• _Task directions_: Copy the records verbatim from their first line through the line containing "നിരാകരിച്ചുകൊണ്ടുള്ള", including both of those lines.

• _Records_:
--- BEGIN ---

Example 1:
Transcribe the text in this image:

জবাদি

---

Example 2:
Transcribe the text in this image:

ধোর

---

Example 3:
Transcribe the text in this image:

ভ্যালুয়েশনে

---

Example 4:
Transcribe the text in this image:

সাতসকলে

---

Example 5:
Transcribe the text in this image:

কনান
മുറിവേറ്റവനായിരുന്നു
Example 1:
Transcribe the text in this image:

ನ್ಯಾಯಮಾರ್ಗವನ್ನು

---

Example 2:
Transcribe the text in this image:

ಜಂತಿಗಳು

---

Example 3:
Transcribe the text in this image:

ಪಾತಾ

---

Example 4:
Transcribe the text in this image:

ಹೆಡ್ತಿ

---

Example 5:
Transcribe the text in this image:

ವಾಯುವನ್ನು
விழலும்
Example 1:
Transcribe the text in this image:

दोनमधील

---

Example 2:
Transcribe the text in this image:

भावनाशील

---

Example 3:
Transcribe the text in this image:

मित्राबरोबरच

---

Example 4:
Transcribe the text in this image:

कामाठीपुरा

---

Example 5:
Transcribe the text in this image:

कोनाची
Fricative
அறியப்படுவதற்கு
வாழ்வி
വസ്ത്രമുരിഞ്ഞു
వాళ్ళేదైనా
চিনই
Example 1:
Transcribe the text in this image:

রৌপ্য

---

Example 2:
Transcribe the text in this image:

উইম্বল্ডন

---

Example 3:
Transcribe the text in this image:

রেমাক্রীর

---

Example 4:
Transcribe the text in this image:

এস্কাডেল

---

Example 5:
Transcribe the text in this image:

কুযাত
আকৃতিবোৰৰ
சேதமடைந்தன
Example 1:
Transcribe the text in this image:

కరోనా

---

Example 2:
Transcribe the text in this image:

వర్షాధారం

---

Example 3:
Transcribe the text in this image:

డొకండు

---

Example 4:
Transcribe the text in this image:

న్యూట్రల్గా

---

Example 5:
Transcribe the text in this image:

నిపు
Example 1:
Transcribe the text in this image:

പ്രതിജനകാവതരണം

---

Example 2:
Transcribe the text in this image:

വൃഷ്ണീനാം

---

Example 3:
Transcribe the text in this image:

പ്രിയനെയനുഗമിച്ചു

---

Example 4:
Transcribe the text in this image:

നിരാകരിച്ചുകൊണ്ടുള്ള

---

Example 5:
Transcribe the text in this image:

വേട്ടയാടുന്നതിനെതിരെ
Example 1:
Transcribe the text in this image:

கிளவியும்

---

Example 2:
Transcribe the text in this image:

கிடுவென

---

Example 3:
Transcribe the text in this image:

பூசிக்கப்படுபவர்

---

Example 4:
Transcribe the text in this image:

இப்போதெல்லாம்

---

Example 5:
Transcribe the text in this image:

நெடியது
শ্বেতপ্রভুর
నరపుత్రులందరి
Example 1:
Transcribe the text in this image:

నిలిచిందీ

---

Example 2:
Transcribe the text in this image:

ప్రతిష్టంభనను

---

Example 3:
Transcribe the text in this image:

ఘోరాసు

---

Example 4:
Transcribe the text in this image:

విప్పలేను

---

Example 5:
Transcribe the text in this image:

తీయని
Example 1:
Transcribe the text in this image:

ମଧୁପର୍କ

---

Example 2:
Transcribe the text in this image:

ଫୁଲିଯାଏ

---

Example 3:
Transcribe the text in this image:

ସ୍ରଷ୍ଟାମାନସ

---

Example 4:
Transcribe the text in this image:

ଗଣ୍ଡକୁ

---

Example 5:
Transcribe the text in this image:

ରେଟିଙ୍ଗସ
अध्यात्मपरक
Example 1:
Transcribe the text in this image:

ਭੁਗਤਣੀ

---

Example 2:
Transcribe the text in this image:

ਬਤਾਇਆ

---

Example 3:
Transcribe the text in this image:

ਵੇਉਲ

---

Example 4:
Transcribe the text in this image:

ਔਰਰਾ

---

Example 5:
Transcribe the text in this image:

--- END ---

• _Worked answer_:
Example 1:
Transcribe the text in this image:

জবাদি

---

Example 2:
Transcribe the text in this image:

ধোর

---

Example 3:
Transcribe the text in this image:

ভ্যালুয়েশনে

---

Example 4:
Transcribe the text in this image:

সাতসকলে

---

Example 5:
Transcribe the text in this image:

কনান
മുറിവേറ്റവനായിരുന്നു
Example 1:
Transcribe the text in this image:

ನ್ಯಾಯಮಾರ್ಗವನ್ನು

---

Example 2:
Transcribe the text in this image:

ಜಂತಿಗಳು

---

Example 3:
Transcribe the text in this image:

ಪಾತಾ

---

Example 4:
Transcribe the text in this image:

ಹೆಡ್ತಿ

---

Example 5:
Transcribe the text in this image:

ವಾಯುವನ್ನು
விழலும்
Example 1:
Transcribe the text in this image:

दोनमधील

---

Example 2:
Transcribe the text in this image:

भावनाशील

---

Example 3:
Transcribe the text in this image:

मित्राबरोबरच

---

Example 4:
Transcribe the text in this image:

कामाठीपुरा

---

Example 5:
Transcribe the text in this image:

कोनाची
Fricative
அறியப்படுவதற்கு
வாழ்வி
വസ്ത്രമുരിഞ്ഞു
వాళ్ళేదైనా
চিনই
Example 1:
Transcribe the text in this image:

রৌপ্য

---

Example 2:
Transcribe the text in this image:

উইম্বল্ডন

---

Example 3:
Transcribe the text in this image:

রেমাক্রীর

---

Example 4:
Transcribe the text in this image:

এস্কাডেল

---

Example 5:
Transcribe the text in this image:

কুযাত
আকৃতিবোৰৰ
சேதமடைந்தன
Example 1:
Transcribe the text in this image:

కరోనా

---

Example 2:
Transcribe the text in this image:

వర్షాధారం

---

Example 3:
Transcribe the text in this image:

డొకండు

---

Example 4:
Transcribe the text in this image:

న్యూట్రల్గా

---

Example 5:
Transcribe the text in this image:

నిపు
Example 1:
Transcribe the text in this image:

പ്രതിജനകാവതരണം

---

Example 2:
Transcribe the text in this image:

വൃഷ്ണീനാം

---

Example 3:
Transcribe the text in this image:

പ്രിയനെയനുഗമിച്ചു

---

Example 4:
Transcribe the text in this image:

നിരാകരിച്ചുകൊണ്ടുള്ള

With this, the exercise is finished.